6/10/15

"Thought I Found my black box" - (blur - The Magic Whip)

blur
The Magic Whip

why you'll love it: Vintage blur + modern Albarn chops
why you'll hate it: Won't win over any non-fans
Reunions sure are en-vouge this decade, huh?  So much that announcements are now being met with a diminished response.  After years of teasing, blur seemed to get bunched in with that tepidness when The Magic Whip started to become a reality.  In the face of nostalgia fatigue, The Magic Whip is one trip fans should certainly take.

Blur is no stranger to a crowded scene.  In the 90's, their bratty sardonic take on Great Britain's class gap was often imitated.  Blur played a big role in keeping British music relevant throughout the 90s.  Sensations like "britpop" and a rivalry with Oasis seemed drummed up by a media machine they had no interest in appeasing.  An attitude made clear at the turn of the century, with the experimentation in blur's last two albums, and the rise of Damon Albarn's (singer) collaboration, Gorillaz.

Those last few years of change made it tough to predict what kind of sound blur would go for in 2015.  I can't help but think they made the perfect decision.  The Magic Whip has the perfect mix of 90's quick witted indie-pop and the high production melodrama of their later years.  I'm a fan of Think Tank (2003), blur's divisive last album.  It was made without founding guitarist, Graham Coxon, and had plenty of Gorillaz-like electronic and dance influences.

Thankfully, Coxon's return didn't sway the band away from these songwriting ideals.  The Magic Whip is drenched in otherworldly production.  "Go Out" has a driving beat kept fresh with frayed ends coming off every strum.  On an album rife with ballads, each with a memorable gimmick, it's "My Terracotta Heart"'s underwater-like mix that makes it my favorite.  Songs like "Lonesome Street" and "I Broadcast" have a delivery straight out of Parklife (1994), but a futuristic synth punch-up.

Few pop experiments on here miss their mark.  "Ice Cream Man" has lyrics just a hair too silly.  Combined with a maudlin delivery, and goofy synth loop, the song is a boggling concoction.  All ideas that have worked well in the past for blur, but not together here.  "Thought I Was A Spaceman" has lyrics a little too on the nose, but would have been a standout on the last (and least) Gorillaz album, Plastic Beach.  Uplifting summer beach pop thrives on "Ghost Ship" and "Ong Ong".  These songs could have easily nosedived into Erlend Øye like pretentiousness, or Jimmy Buffet laziness, but blur walks that line with precision.

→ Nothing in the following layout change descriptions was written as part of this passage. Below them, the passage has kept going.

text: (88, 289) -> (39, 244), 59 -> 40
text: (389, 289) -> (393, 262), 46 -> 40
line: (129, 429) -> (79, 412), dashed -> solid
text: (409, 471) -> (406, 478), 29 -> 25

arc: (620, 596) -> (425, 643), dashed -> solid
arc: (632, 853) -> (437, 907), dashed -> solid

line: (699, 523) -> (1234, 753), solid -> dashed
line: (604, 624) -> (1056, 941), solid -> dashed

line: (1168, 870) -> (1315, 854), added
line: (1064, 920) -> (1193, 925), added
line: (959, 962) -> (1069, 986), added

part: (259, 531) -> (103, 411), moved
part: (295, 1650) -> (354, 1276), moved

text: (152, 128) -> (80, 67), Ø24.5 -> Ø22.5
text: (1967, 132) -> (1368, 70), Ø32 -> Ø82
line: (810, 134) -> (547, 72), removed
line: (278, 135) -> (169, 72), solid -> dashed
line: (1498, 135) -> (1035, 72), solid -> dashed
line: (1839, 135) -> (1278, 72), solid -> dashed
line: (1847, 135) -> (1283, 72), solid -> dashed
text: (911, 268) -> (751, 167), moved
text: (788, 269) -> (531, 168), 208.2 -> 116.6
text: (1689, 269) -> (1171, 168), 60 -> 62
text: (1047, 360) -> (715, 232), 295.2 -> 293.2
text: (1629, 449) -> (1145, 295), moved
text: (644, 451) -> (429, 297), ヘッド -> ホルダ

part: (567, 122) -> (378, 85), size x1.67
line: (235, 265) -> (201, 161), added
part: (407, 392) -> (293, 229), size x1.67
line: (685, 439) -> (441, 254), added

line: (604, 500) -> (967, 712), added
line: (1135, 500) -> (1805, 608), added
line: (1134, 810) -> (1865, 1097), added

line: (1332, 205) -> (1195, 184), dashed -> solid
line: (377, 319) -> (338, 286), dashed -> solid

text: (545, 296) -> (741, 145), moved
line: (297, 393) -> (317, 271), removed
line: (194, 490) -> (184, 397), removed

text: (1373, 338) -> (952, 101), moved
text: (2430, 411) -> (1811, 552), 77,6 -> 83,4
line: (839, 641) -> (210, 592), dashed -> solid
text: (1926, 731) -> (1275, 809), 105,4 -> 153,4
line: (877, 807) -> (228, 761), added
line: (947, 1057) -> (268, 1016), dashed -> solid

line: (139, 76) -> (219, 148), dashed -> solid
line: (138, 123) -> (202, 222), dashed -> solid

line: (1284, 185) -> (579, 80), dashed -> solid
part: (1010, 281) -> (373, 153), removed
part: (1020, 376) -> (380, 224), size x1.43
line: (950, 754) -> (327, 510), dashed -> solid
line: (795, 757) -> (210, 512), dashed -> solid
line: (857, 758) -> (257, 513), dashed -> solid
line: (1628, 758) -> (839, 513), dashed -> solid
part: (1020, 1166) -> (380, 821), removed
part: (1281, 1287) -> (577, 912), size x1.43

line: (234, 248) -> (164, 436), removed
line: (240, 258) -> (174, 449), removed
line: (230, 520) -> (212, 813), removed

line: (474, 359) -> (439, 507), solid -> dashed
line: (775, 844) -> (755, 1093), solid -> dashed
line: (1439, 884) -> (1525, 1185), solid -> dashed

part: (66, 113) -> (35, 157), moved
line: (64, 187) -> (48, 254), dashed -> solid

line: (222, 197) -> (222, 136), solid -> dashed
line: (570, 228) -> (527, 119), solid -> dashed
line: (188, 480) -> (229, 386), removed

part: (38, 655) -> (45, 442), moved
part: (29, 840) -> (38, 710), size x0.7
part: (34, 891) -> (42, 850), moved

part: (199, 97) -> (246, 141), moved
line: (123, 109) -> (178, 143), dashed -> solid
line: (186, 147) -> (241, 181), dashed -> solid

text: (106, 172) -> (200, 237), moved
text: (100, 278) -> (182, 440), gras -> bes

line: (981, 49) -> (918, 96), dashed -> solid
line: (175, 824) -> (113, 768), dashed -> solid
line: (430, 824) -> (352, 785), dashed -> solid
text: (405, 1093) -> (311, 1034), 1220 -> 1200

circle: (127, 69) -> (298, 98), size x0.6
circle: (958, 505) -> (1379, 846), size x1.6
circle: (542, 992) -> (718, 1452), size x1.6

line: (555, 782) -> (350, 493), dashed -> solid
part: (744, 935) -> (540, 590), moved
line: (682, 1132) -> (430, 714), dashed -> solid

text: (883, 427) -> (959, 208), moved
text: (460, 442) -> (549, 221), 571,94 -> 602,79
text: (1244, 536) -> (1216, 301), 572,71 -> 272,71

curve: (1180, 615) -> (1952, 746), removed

The Magic Whip will be a personal album of the year contender, and I'm not even a huge blur fan.  Every song just has so much character that it's a hard album to forget.  The far east notes in "Pyongyang", the blunt delivery of "There Are Too Many of Us"... Every song has something worth coming back to enough times for the whole 12 track affair (not a single one worth skipping).  Albarn's songwriting has improved so much with Gorillaz.   It's great to have it brought back home.